El Espacio en la Pareja
Un cliché bastante usado en Hollywood es el del ver al hombre que
llega a casa mientras su esposa permanece encerrada en su estudio de pintura y aquel
le recomienda a los hijos no molestar a su madre o ver al hombre que pasa
largas horas en su estudio y a la esposa se asegura de que nadie le perturbe en
ese tiempo ¿Pero son simples clichés o una realidad?
Uno de los eufemismos bastante adoptados en asuntos del matrimonio es el “juntos para siempre” y es que se supone que si yo me decidí a vivir con alguien es porque deseaba pasar el resto de mi vida con él(ella). Pero este “juntos para siempre” puede derivar en ciertos síntomas que de alguna manera se desvinculan de tal postulado, un ejemplo de ellos es la mujer que dice “es que a mí no me gusta tener al hombre todo en día en la casa” o “mi novio y yo somos él por allá y yo por aquí”, “el viene, pasamos uno o dos días juntos, la pasamos bien y después cada quien por su lado”.
¿Se trata de parejas liberales? Pues la verdad es que no, hablamos de personas que inconscientemente han descubierto la necesidad de que cada miembro de la relación tenga su espacio.
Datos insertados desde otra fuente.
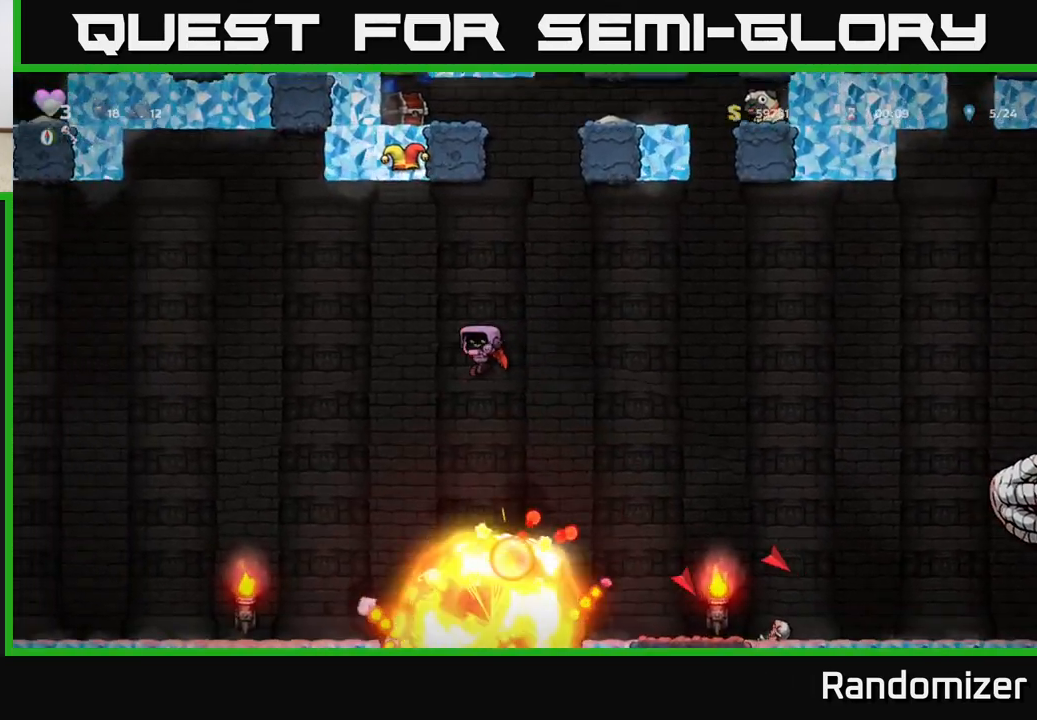
{"buttons": ["A"], "left_stick": "center", "events": [[450, "left_stick", "center"]]}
Y no se trata de que los miembros de estas parejas, por estar unos instantes solos, sean más propensos a la infidelidad, su razón se explica en el hecho de que cada miembro sabe complacerse con la compañía de su pareja pero también sabe disfrutar de sus momentos de soledad, en el caso de las mujeres, de no tener que estar durante ese tiempo atendiendo al esposo, sino que disfrutan de un tiempo libre para dedicarse a leer, al arregla del hogar, a pintar o a dedicarse a sus hobbyes. Y es que cuando se trata de la pareja habitual, en el que cada miembro demanda la presencia, en todo momento, de su compañero(a) no existen expresiones como “te extrañé”, esta es una frase propia de las parejas en las que cada miembro tiene su espacio, porque el “te extrañé” dimana de cierta estadía en la que no estábamos juntos y significa que el sentimiento sigue allí y nos motiva a reunirnos en los instantes que ya hemos acordado.
Pero este tipo de parejas no es común. Se dan generalmente cuando ambos contrayentes han vivido una parte importante de su vida solos y han entendido lo necesario que es vivir “solos con su soledad”, por lo que despojarse totalmente de eso no es un asunto al que quieran acceder ¿Por qué? Simplemente porque se trata de su propio espacio. Y es que ya desde el comienzo uno de los miembros de la relación puede recomendar a sus compañero no visitarles en ciertos días bien sea porque se dedicarán a limpiar, a realizar determinada actividad y, por consiguiente, no se ve motivada a hacer otra cosa (como atender a su compañero).
En las parejas habituales suelen salir a flote flagelos como los ya mencionados, sobre todo el “a mí no me gusta tener todo el tiempo el hombre en la casa”, en los que inconscientemente la pareja hace alusión a la necesidad de su propio espacio en la relación, porque desde que se casó, con el hombre todo el día trabajando en la calle, tuvo su propio espacio y ahora que este está de vacaciones ya no puede disfrutar de su soledad.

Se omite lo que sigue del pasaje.